В другой раз шутка Миши оказалась еще более опасной. Придя как-то к Андрюше, Миша увидел в тарелке на столе ягоды. Он попробовал их, они были сладкими, но с каким-то привкусом. Любопытный мальчик сейчас же заинтересовался странными ягодами и снросил у Андрюши о причине их необычного вкуса. Тот объяснил, что на этих ягодах делали винную настойку и недавно ее слили, после чего ушел в свою комнату заниматься. А у великого проказника Миши тут же созрел план новой шутки. Дождавшись, когда появится Михаил, он с невинным видом начал вовлекать его в спор. Предложив попробовать ягоды, спросил, нравятся ли они Михаилу, а после утвердительного ответа заявил, что тому не съесть все, что находятся на тарелке. Михаил, по своему обыкновению, тут же вступил в спор, и Миша, воспользовавшись этим, предложил спорщику доказать свою правоту на практике.
Челищев, ничего не подозревая, сел за стол и быстренько расправился с ягодами, благо чашка была не очень большая. Не успели они обсудить дальнейший план своих действий, как за Мишей прибежал посыльный: он срочно понадобился отцу. А дальше произошло вот что: Андрюша, занимавшийся в своей комнате, услышал непонятный шум. Желая узнать, что случилось, он пришел в гостиную и увидел странную картину: его гость с дикими глазами, размахивая руками, бегал по комнате и что-то нелепо кричал. Попытка Андрюши поговорить с ним успеха не имела. Михаил не узнавал его и продолжал свои ни с чем не сообразные действия. Андрюша страшно испугался: ему показалось, что тот сошел с ума, а что нужно делать в таких случаях, он не знал. Хотел бежать за помощью, но в это время вошел Миша. Увидев картину, которая поразила Андрея, on покатился со смеха, чем крайне удивил брата: тому было непонятно, как можно смеяться над несчастьем человека. Андрей стал упрекать Мишу в жестокосердии, уверяя его, что Челищев сошел с ума. Услышав эти слова, Миша схватился за живот и захохотал еще сильнее. Андрей не на шутку забеспокоился, наблюдая несомненно болезненное состояние Челищева и в то же время какую-то удивительную, совершенно не вяжущуюся с обстановкой веселость брата. У него даже мелькнула мысль о том, что сошли с ума оба: и Челищев, и Миша.

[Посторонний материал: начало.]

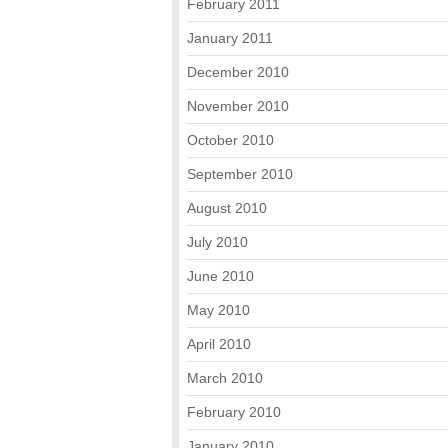
February 2011
January 2011
December 2010
November 2010
October 2010
September 2010
August 2010
July 2010
June 2010
May 2010
April 2010
March 2010
February 2010
January 2010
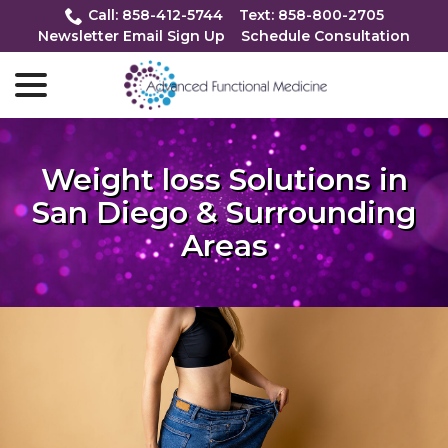
Skip
Call: 858-412-5744
Text: 858-800-2705
to
Newsletter Email Sign Up
Schedule Consultation
Content
menu
Weight loss Solutions in
San Diego & Surrounding
Areas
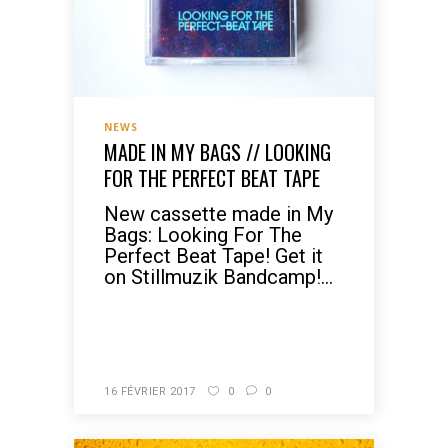
NEWS
MADE IN MY BAGS // LOOKING
FOR THE PERFECT BEAT TAPE
New cassette made in My
Bags: Looking For The
Perfect Beat Tape! Get it
on Stillmuzik Bandcamp!...
READ MORE
16 FÉVRIER 2017
0
0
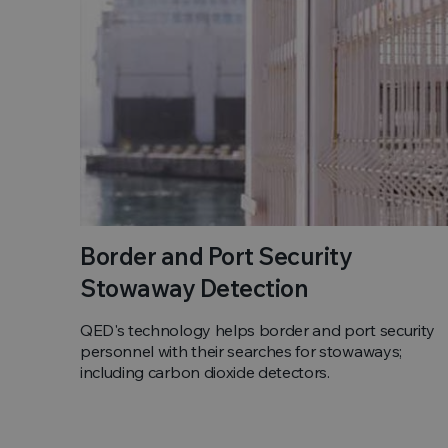
Border and Port Security
Stowaway Detection
QED's technology helps border and port security
personnel with their searches for stowaways;
including carbon dioxide detectors.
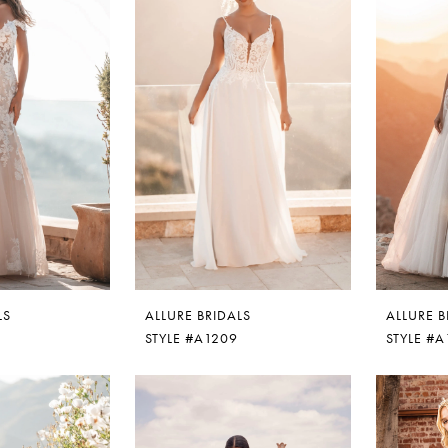
LS
ALLURE BRIDALS
ALLURE B
STYLE #A1209
STYLE #A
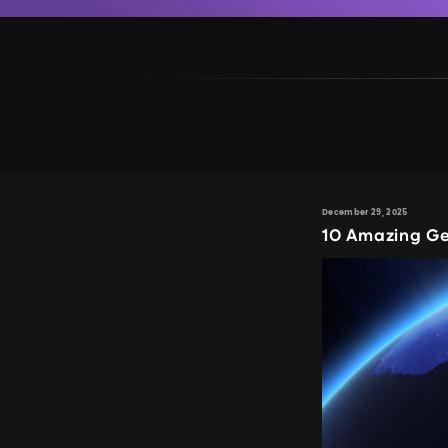
December 29, 2025
10 Amazing Ge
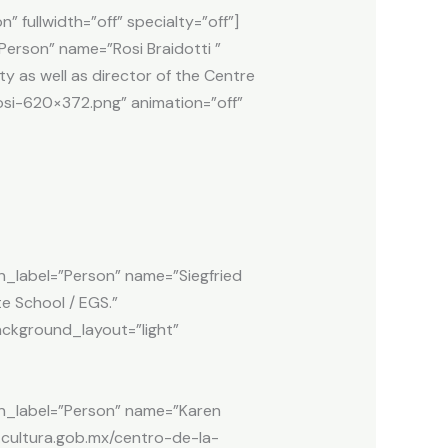
fullwidth=”off” specialty=”off”]
rson” name=”Rosi Braidotti ”
ty as well as director of the Centre
rosi-620×372.png” animation=”off”
abel=”Person” name=”Siegfried
e School / EGS.”
background_layout=”light”
_label=”Person” name=”Karen
n.cultura.gob.mx/centro-de-la-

Наконец Миша успокоился и, утирая слезы, выступившие у него от непрерывного смеха, рассказал историю с ягодами, заключив: «Так что, братец, никакой он не сумасшедший, а просто пьяный».
Между тем Михаилу стало совсем плохо, он повалился на пол, на губах у него появилась пена, глаза закатились и остекленели. Испугавшись теперь уже оба, братья послали за Артамопом.
Долго пытались привести в чувство безжизненного Михаила. Наконец кто-то посоветовал влить ему в рот конопляного масла. После этой процедуры малого стошнило, и ему стало легче. Он уснул, а когда проснулся, был уже нормальным человеком.